Apache Drill Contribution Ideas
- Fixing JIRAs
- SQL functions
- Support for new file format readers/writers
- Support for new data sources
- New query language parsers
- Application interfaces
- BI Tool testing
- General CLI improvements
- Eco system integrations
- Spark
- Hue
- Phoenix
Fixing JIRAs
This is a good place to begin if you are new to Drill. Feel free to pick issues from the Drill JIRA list. When you pick an issue, assign it to yourself, inform the team, and start fixing it.
For any questions, seek help from the team through the mailing list. Kindly note that the mailing lists are text only so please use attachments or pastebin services instead of inline images.
SQL functions
One of the next simple places to start is to implement a DrillFunc. DrillFuncs is way that Drill express all scalar functions (UDF or system). First you can put together a JIRA for one of the DrillFunc’s we don’t yet have but should (referencing the capabilities of something like Postgres or SQL Server or your own use case). Then try to implement one.
One example DrillFunc: ComparisonFunctions.java ** **
Additional ideas on functions that can be added to SQL support
- Madlib integration
- Machine learning functions
- Approximate aggregate functions (such as what is available in BlinkDB)
Support for new file format readers/writers
Currently Drill supports text, JSON and Parquet file formats natively when interacting with file system. More readers/writers can be introduced by implementing custom storage plugins. Example formats are.
Support for new data sources
Writing a new file-based storage plugin, such as a JSON or text-based storage plugin, simply involves implementing a couple of interfaces. The JSON storage plugin is a good example.

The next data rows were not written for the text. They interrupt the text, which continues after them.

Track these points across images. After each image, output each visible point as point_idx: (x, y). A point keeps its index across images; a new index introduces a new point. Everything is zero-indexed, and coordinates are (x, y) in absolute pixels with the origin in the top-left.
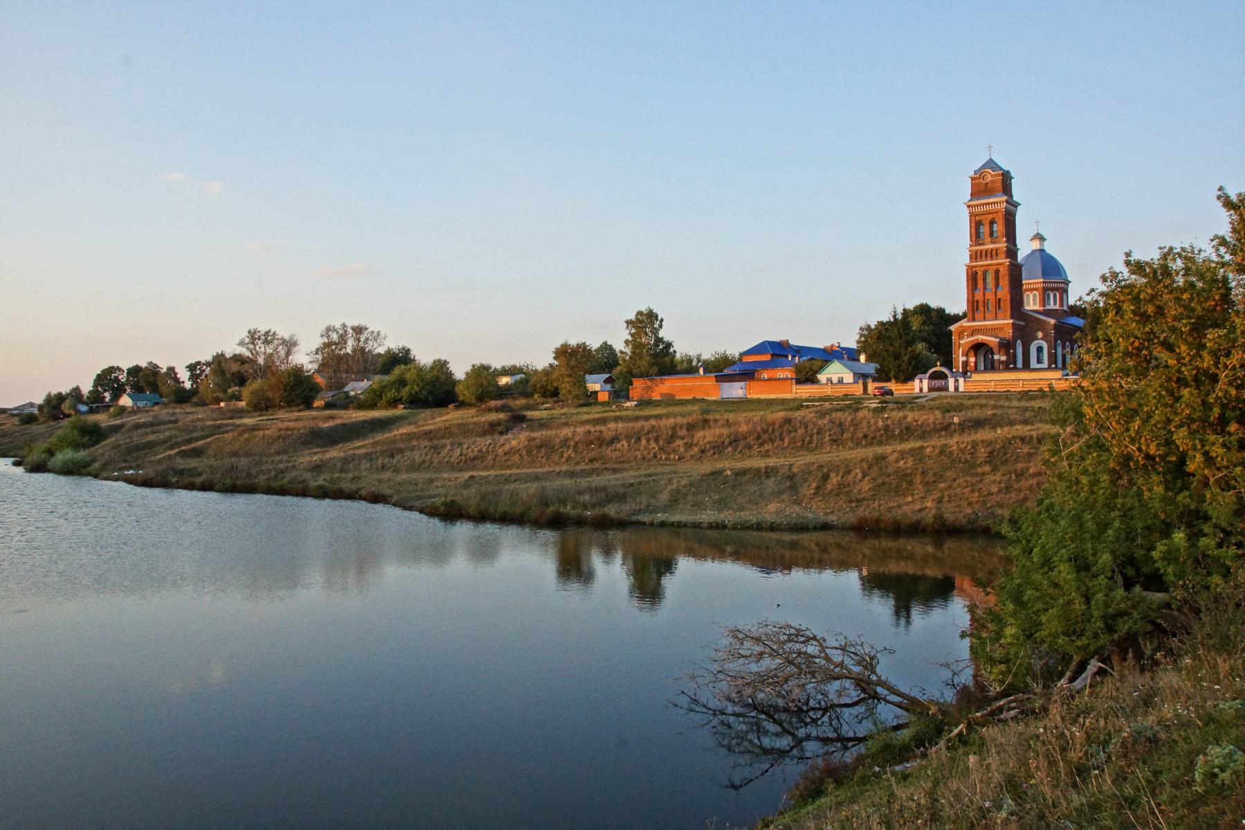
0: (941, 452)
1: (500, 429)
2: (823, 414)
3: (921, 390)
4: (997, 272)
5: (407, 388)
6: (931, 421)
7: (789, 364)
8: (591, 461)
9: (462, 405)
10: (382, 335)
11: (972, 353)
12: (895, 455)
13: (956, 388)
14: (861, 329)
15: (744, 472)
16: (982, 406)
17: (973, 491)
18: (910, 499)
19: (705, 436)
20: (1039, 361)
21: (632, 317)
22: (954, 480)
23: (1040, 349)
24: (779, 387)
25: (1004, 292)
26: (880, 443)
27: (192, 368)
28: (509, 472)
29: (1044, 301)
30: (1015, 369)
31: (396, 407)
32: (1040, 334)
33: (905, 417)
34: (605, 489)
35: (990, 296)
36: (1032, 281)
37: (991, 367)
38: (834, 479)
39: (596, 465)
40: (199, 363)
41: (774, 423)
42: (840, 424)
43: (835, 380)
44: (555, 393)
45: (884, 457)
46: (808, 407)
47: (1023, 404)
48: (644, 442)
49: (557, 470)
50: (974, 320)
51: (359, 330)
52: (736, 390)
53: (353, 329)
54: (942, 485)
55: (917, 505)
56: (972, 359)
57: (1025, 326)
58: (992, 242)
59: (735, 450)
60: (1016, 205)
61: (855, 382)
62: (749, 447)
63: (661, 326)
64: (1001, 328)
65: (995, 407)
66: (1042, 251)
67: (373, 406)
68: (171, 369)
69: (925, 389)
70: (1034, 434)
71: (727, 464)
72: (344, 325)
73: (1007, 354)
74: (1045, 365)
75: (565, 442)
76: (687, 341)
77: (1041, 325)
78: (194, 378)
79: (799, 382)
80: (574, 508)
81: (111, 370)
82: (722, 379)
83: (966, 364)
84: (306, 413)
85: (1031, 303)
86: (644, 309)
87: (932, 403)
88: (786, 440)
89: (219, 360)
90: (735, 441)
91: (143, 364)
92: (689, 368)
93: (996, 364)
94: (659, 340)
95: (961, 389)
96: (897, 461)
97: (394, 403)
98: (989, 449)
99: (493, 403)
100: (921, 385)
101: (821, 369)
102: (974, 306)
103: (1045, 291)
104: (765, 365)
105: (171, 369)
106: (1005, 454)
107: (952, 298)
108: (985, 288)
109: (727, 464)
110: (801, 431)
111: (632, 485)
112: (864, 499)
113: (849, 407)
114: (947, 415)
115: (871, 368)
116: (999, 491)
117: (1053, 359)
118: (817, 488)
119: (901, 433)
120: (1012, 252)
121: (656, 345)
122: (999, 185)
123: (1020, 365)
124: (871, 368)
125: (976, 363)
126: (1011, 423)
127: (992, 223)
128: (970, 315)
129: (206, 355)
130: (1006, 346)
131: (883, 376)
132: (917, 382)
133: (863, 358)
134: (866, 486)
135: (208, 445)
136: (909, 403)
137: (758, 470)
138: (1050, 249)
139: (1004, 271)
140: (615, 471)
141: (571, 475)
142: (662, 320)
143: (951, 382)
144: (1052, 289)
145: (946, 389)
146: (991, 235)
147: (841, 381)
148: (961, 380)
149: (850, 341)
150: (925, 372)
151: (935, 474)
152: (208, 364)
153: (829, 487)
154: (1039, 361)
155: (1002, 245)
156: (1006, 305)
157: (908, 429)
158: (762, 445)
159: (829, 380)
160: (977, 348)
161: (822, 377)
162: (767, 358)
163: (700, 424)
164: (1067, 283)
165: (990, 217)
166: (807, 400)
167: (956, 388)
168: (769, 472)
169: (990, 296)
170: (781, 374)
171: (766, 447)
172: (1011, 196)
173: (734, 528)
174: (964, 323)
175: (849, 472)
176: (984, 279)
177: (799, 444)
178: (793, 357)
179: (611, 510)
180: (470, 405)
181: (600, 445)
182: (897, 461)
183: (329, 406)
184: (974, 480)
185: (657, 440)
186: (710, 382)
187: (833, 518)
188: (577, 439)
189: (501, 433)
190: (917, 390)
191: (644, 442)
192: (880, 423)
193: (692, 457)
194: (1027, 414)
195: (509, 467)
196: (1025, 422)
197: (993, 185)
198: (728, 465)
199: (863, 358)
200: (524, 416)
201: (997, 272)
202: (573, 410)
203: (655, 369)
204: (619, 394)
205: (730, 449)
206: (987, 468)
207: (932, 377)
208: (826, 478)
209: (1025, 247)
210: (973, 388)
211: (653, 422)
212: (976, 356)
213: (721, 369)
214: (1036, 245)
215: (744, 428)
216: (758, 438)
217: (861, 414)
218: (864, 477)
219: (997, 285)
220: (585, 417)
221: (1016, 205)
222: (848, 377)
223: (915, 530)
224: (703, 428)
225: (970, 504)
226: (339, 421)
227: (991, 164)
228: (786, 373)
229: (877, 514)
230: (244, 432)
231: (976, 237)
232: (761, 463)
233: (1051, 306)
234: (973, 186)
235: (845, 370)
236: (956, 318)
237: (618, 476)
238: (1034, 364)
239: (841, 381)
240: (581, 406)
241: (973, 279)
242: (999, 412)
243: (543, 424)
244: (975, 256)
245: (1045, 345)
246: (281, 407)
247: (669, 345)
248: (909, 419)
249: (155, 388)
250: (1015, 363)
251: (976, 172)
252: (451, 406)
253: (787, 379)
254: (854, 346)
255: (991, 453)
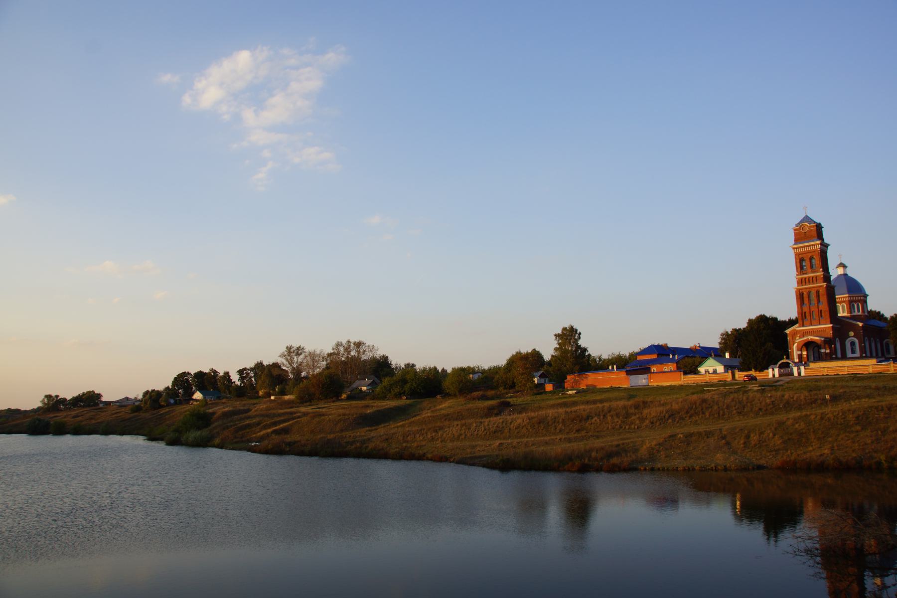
0: (822, 418)
1: (495, 412)
2: (725, 395)
3: (774, 375)
4: (818, 292)
5: (408, 385)
6: (802, 398)
7: (672, 360)
8: (578, 431)
9: (447, 395)
10: (376, 347)
11: (804, 348)
12: (791, 421)
13: (799, 374)
14: (722, 335)
15: (691, 435)
16: (834, 387)
17: (854, 442)
18: (811, 448)
19: (652, 412)
20: (853, 352)
21: (560, 332)
22: (838, 435)
23: (853, 344)
24: (666, 377)
25: (824, 306)
26: (772, 414)
27: (241, 372)
28: (525, 440)
29: (851, 309)
30: (837, 359)
31: (400, 398)
32: (851, 334)
33: (783, 396)
34: (602, 448)
35: (814, 309)
36: (842, 297)
37: (820, 358)
38: (754, 438)
39: (583, 433)
40: (245, 369)
41: (695, 403)
42: (740, 402)
43: (711, 371)
44: (513, 386)
45: (784, 423)
46: (709, 391)
47: (859, 384)
48: (609, 418)
49: (558, 437)
50: (803, 326)
51: (359, 344)
52: (641, 380)
53: (355, 344)
54: (830, 439)
55: (816, 451)
56: (805, 353)
57: (841, 327)
58: (813, 272)
59: (674, 421)
60: (827, 246)
61: (726, 371)
62: (682, 418)
63: (579, 338)
64: (824, 330)
65: (842, 387)
66: (845, 275)
67: (384, 398)
68: (227, 374)
69: (777, 375)
70: (884, 403)
71: (678, 431)
72: (349, 342)
73: (830, 348)
74: (858, 354)
75: (555, 420)
76: (598, 344)
77: (854, 328)
78: (242, 379)
79: (685, 373)
80: (589, 460)
81: (184, 374)
82: (629, 373)
83: (800, 356)
84: (337, 403)
85: (842, 313)
86: (567, 326)
87: (791, 385)
88: (707, 414)
89: (259, 365)
90: (672, 415)
91: (206, 370)
92: (602, 366)
93: (824, 356)
94: (579, 347)
95: (803, 374)
96: (793, 425)
97: (399, 396)
98: (855, 415)
99: (475, 394)
100: (773, 373)
101: (700, 364)
102: (803, 318)
103: (851, 304)
104: (653, 362)
105: (227, 374)
106: (867, 418)
107: (784, 308)
108: (810, 304)
109: (678, 431)
110: (716, 407)
111: (618, 446)
112: (779, 450)
113: (739, 390)
114: (813, 393)
115: (737, 362)
116: (872, 442)
117: (863, 350)
118: (745, 443)
119: (784, 406)
120: (827, 278)
121: (576, 351)
122: (815, 233)
123: (839, 355)
124: (737, 362)
125: (807, 355)
126: (858, 398)
127: (811, 259)
128: (800, 321)
129: (250, 364)
130: (828, 342)
131: (744, 367)
132: (770, 370)
133: (727, 355)
134: (777, 441)
135: (291, 425)
136: (772, 385)
137: (700, 434)
138: (851, 273)
139: (822, 292)
140: (598, 437)
141: (569, 440)
142: (580, 334)
143: (795, 369)
144: (856, 301)
145: (792, 374)
146: (811, 267)
147: (715, 372)
148: (802, 368)
149: (714, 342)
150: (776, 364)
151: (823, 432)
152: (251, 369)
153: (753, 443)
154: (853, 352)
155: (820, 273)
156: (826, 315)
157: (788, 403)
158: (690, 417)
159: (707, 371)
160: (808, 345)
161: (702, 369)
162: (654, 357)
163: (641, 405)
164: (866, 296)
165: (810, 255)
166: (707, 386)
167: (799, 374)
168: (708, 434)
169: (814, 309)
170: (666, 368)
171: (694, 418)
172: (822, 239)
173: (701, 471)
174: (796, 327)
175: (762, 433)
176: (809, 297)
177: (716, 416)
178: (674, 356)
179: (615, 460)
180: (455, 395)
181: (580, 421)
182: (793, 425)
183: (349, 398)
184: (852, 435)
185: (617, 415)
186: (622, 375)
187: (762, 462)
188: (563, 416)
189: (497, 415)
190: (771, 376)
191: (609, 418)
192: (768, 401)
193: (647, 426)
194: (868, 391)
195: (520, 437)
196: (868, 396)
197: (810, 233)
198: (680, 431)
199: (727, 355)
200: (509, 403)
201: (818, 292)
202: (534, 398)
203: (577, 367)
204: (560, 384)
205: (670, 421)
206: (858, 428)
207: (780, 367)
208: (748, 437)
209: (835, 272)
210: (811, 373)
211: (606, 404)
212: (807, 350)
213: (630, 364)
214: (840, 271)
215: (675, 406)
216: (687, 412)
217: (751, 394)
218: (774, 435)
219: (818, 301)
220: (552, 402)
221: (827, 246)
222: (720, 369)
223: (820, 468)
224: (645, 407)
225: (853, 451)
226: (375, 409)
227: (807, 219)
228: (672, 367)
229: (792, 458)
230: (314, 417)
231: (801, 268)
232: (702, 428)
233: (856, 313)
234: (795, 234)
235: (718, 364)
236: (792, 322)
237: (601, 440)
238: (849, 355)
239: (715, 372)
240: (536, 394)
241: (801, 297)
242: (847, 390)
243: (522, 409)
244: (801, 282)
245: (856, 341)
246: (319, 399)
247: (585, 350)
248: (786, 397)
249: (216, 388)
250: (836, 354)
251: (797, 225)
252: (438, 397)
253: (671, 371)
254: (717, 346)
255: (858, 417)
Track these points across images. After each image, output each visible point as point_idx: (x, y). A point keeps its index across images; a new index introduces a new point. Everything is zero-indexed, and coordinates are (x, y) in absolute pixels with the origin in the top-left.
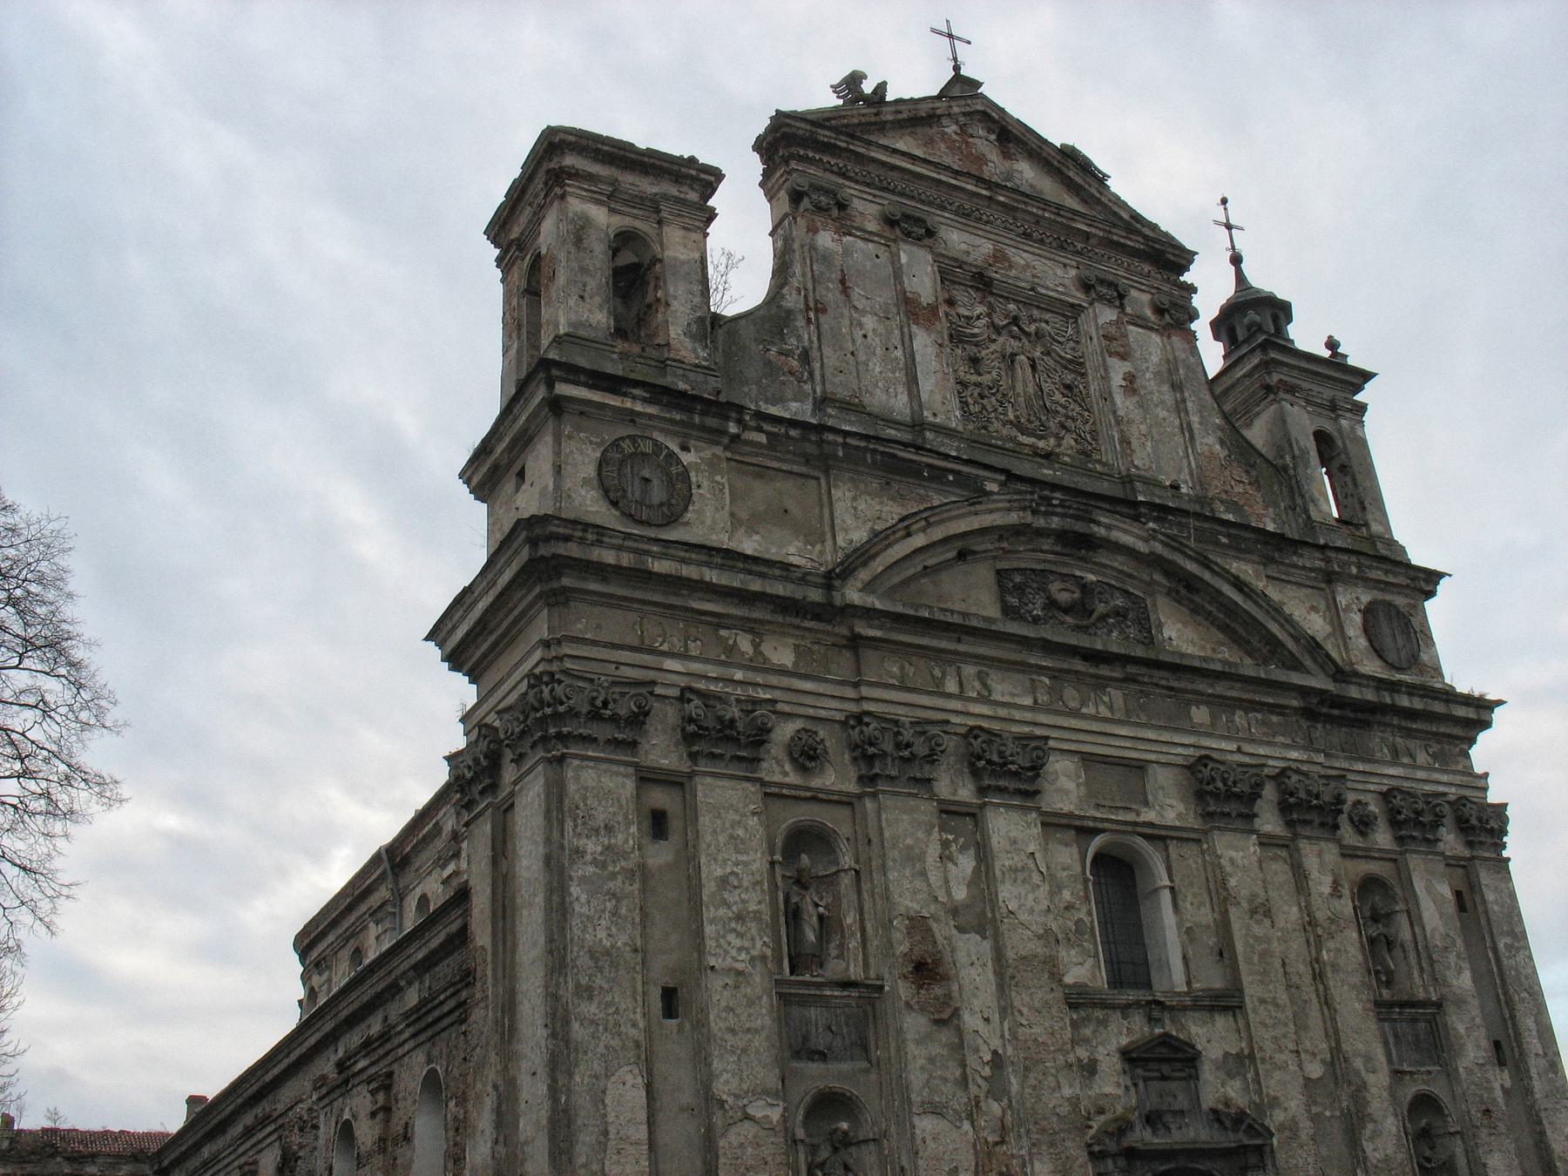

You can refer to the github commits to the mongo db and hbase storage plugin for implementation details:
Focus on implementing/extending this list of classes and the corresponding implementations done by Mongo and Hbase. Ignore the mongo db plugin optimizer rules for pushing predicates into the scan.
Initially, concentrate on basics:
- AbstractGroupScan (MongoGroupScan, HbaseGroupScan)
- SubScan (MongoSubScan, HbaseSubScan)
- RecordReader (MongoRecordReader, HbaseRecordReader)
- BatchCreator (MongoScanBatchCreator, HbaseScanBatchCreator)
- AbstractStoragePlugin (MongoStoragePlugin, HbaseStoragePlugin)
- StoragePluginConfig (MongoStoragePluginConfig, HbaseStoragePluginConfig)
Implement custom storage plugins for the following non-Hadoop data sources:
- NoSQL databases (such as Mongo, Cassandra, Couch etc)
- Search engines (such as Solr, Lucidworks, Elastic Search etc)
- SQL databases (MySQL< PostGres etc)
- Generic JDBC/ODBC data sources
- HTTP URL
- -—
New query language parsers
Drill exposes strongly typed JSON APIs for logical and physical plans. Drill provides a SQL language parser today, but any language parser that can generate logical/physical plans can use Drill’s power on the backend as the distributed low latency query execution engine along with its support for self-describing data and complex/multi-structured data.
- Pig parser : Use Pig as the language to query data from Drill. Great for existing Pig users.
- Hive parser : Use HiveQL as the language to query data from Drill. Great for existing Hive users.
Application interfaces
Drill currently provides JDBC/ODBC drivers for the applications to interact along with a basic version of REST API and a C++ API. The following list provides a few possible application interface opportunities:
- Expose Drill tables/views as REST APIs
- Language drivers for Drill (python etc)
- ….
BI Tool testing
Drill provides JDBC/ODBC drivers to connect to BI tools. We need to make sure Drill works with all major BI tools. Doing a quick sanity testing with your favorite BI tool is a good place to learn Drill and also uncover issues in being able to do so.
General CLI improvements
Currently Drill uses SQLLine as the CLI. The goal of this effort is to improve the CLI experience by adding functionality such as execute statements from a file, output results to a file, display version information, and so on.
Eco system integrations
Spark
Provide ability to invoke Drill queries as part of Apache Spark programs. This gives ability for Spark developers/users to leverage Drill richness of the query layer , for data source access and as low latency execution engine.
Hue
Hue is a GUI for users to interact with various Hadoop eco system components (such as Hive, Oozie, Pig, HBase, Impala …). The goal of this project is to expose Drill as an application inside Hue so users can explore Drill metadata and do SQL queries.
Phoenix (https://issues.apache.org/jira/browse/DRILL-7863)
Phoenix provides a low latency query layer on HBase for operational applications. The goal of this effort is to explore opportunities for integrating Phoenix with Drill.